* Sayfa Alıntısı
Bir gün, gece yarısı II. Abdülhamid İstanbul'daki Yıldız Köşkü'nün koridorlarında yürürken kolu bir şamdana çarpar. Şamdan Sultan'ın kolunu ciddi şekilde yaralar. İlk önce farketmez. Daha sonra kolundan parmaklarına doğru sızan kanı hisseder ve yürümeyi kesip, olduğu yerde ayakta durur. O gün Abdülhamid Han yaverine de izin vermiştir ve kapıdaki nöbetçiler dışında sarayda kimse yoktur. II. Abdülhamid sabaha kadar öylece ayakta beklemiştir.
Sabah olup gün doğduğunda saraya dönen yaveri, Sultanın altında kandan gölet oluştuğunu gördüğünde Abdülhamid'i sırtına alıp götürmek ister fakat Abdülhamid bu duruma sinirlenir ve yaverine yatağının ucunda her daim bulundurduğu, Mekke'den getirtdiği o kutsal taşı yanına ister. O sırada Abdülhamid'in etrafı dolmuştur bile. Doktorlar müdahale etmek ister fakat Abdülhamid izin vermez. Nihayet taş gelir ve Sultan taşın üzerinden abdestini ( Teyemmüm ) alır. Daha sonra kendisine müdahale edilmesine izin verir.
Şimdi böyle bir adama lafım ona bazı tarihçi diye geçinenler diyor ki:
"Abdülhamid hâindir"...!
Neden?
"Eee efendim çünkü ümmetçiliği canlandırmak istedi, bizi arapların geri kalmış kültürüne çekmeye çalıştı"
Bak bak yine dönüp dolaşıp dine olan öfkelerini her yerde kusuyorlar.
Çok seviyor dinle uğraşmayı bazı Türk'üm ben diye geçinen batı yalaması haline gelmiş "BEYAZ TÜRK'LER"
Abdestsiz adım atmayan, haklıya hakkını veren, Osmanlı'nın yıkılış döneminde bile Avrupa'ya kafa tutabilen bir adama böyle iftiralar atmak âcizlik değil de nedir?
Çok büyük haksızlıklara uğradı.

* Görev A
Satırların başından "e poprzez sforsowanie." ifadesini içeren satıra kadar olan bölümü, iki uç da dahil, "INSCHRIJVEN" sözcüğünü "AANMELDEN" olarak değiştirip yeniden yaz. Geri kalan her şey aynen kalsın.

* İncelenen Veriler
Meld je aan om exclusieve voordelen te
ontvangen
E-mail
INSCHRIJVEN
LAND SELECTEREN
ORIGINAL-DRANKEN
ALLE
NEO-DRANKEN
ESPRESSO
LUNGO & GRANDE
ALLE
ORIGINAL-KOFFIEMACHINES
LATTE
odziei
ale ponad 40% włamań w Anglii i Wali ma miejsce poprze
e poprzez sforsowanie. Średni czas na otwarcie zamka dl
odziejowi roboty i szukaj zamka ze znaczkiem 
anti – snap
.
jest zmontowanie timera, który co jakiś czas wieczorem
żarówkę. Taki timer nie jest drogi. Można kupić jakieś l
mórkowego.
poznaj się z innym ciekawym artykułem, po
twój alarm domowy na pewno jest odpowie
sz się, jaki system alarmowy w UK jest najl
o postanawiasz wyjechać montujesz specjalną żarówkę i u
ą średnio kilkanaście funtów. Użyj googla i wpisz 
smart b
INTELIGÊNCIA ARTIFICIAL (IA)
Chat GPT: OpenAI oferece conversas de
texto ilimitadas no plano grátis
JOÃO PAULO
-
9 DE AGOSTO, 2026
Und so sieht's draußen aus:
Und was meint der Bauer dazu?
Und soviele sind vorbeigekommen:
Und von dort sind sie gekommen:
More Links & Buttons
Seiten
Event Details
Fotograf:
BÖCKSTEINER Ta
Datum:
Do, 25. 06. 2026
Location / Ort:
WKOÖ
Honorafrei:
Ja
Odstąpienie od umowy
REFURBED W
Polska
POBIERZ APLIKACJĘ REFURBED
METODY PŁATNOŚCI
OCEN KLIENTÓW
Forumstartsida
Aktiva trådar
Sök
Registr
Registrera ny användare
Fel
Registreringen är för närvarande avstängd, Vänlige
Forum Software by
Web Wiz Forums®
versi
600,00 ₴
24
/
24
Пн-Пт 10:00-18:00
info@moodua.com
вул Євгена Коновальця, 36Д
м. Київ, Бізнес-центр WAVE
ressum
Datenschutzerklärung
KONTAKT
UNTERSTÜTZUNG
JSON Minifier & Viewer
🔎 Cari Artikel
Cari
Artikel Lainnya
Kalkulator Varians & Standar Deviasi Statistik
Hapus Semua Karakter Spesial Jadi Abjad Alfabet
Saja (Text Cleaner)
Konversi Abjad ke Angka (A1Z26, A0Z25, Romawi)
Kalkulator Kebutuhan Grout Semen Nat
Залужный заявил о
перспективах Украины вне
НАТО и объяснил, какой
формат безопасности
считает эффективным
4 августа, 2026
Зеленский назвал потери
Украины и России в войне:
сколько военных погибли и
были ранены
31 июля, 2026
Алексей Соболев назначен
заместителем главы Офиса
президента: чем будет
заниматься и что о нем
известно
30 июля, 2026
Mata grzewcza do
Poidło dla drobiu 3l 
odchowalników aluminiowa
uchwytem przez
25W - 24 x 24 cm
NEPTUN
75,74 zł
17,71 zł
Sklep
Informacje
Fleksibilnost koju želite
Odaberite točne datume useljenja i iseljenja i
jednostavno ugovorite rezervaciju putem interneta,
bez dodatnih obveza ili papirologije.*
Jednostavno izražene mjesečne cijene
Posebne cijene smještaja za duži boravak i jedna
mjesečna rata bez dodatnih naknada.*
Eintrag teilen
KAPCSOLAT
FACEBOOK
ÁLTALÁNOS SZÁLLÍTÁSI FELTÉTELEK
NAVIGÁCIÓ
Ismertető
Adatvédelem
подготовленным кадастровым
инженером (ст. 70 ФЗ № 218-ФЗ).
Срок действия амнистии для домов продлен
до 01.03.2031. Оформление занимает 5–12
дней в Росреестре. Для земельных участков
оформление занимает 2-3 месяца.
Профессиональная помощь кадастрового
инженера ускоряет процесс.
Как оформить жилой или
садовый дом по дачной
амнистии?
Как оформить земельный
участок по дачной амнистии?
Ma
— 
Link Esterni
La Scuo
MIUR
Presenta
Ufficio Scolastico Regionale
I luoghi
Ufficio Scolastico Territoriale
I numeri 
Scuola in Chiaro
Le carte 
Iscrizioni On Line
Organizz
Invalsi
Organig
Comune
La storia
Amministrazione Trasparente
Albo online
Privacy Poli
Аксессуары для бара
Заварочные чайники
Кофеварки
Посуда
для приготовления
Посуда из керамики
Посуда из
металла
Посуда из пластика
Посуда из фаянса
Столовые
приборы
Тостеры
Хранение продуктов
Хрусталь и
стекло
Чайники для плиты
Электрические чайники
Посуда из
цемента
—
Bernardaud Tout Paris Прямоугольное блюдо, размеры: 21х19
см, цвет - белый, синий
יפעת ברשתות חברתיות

* Görev B
II. Abdülhamid hakkındaki yazıyı kaldığı yerden sürdür.

* Alıştırma Çıktısı A
Meld je aan om exclusieve voordelen te
ontvangen
E-mail
AANMELDEN
LAND SELECTEREN
ORIGINAL-DRANKEN
ALLE
NEO-DRANKEN
ESPRESSO
LUNGO & GRANDE
ALLE
ORIGINAL-KOFFIEMACHINES
LATTE
odziei
ale ponad 40% włamań w Anglii i Wali ma miejsce poprze
e poprzez sforsowanie. Średni czas na otwarcie zamka dl

* Alıştırma Çıktısı B
Şüphesiz toplumun en büyük haksızlığına uğramış tarihî şahsiyetlerden biridir II. Abdülhamid Han. Kendisinden önceki devirlerin ağır yükünü omuzlarında taşıyan, en güvenebileceği adamların ihanetine uğrayan ve dağılmak üzere olan, içi dışı düşman dolu bir imparatorluğu 33 yıl tamamen zekâ ve imân ile ayakta tutan bu büyük pâdişâh katil, kanlı, müstebit, kızıl sultan, câhil ve korkak olarak tanıtılmış, aleyhinde işleyen bu propagandanın tesiriyle de böyle tanınmış talihsiz bir adamdır.
Daha ilkokul sıralarında belirli bir ideolojinin tesirinde kalmaya başlayarak, yaşları ilerledikçe aynı telkinler ile büyütülen nesillerin, o ideolojinin yalanlarını bir gerçek gibi benimsemelerinden tabii ne olabilir?
Zaten bu yüzden o tarif ettiğimiz bazı kesim aydınlar, küçüklükten itibaren mâruz kaldıkları ideolojiyi savunuyor, II. Abdülhamid'i ve Osmanlı'yı düşman olarak görüyor, kulaktan duyma bilgilerle ne kadar insanı kandırırsam kârdır düşüncesiyle hareket ediyorlar.
İyi de kim bu düşmanlığı içimize işlemeye çalışıyor?
Bu düşmanlığı bize aşılayanlar ilk önce İttihatçılar, yâni hürriyet kahramanları (!),
Yâni Sultan Abdülhamid'in 33 yıl ayakta tuttuğu imparatorluğu 10 yılda dağıttıktan sonra memleketten kaçan kişilerdir.
İttihatçılardan sonra da Ermeniler, Rumlar, Yahudilerdir.
Yâni, yabancıları işe karıştırarak Türkiye'yi batırmak için Osmanlı Bankası'nı basan, Anadolu'da kargaşalık çıkaran ve Avrupalının "gık" demesine meydan vermeden Sultan Abdülhamid tarafından tepelenen Ermenilerdir.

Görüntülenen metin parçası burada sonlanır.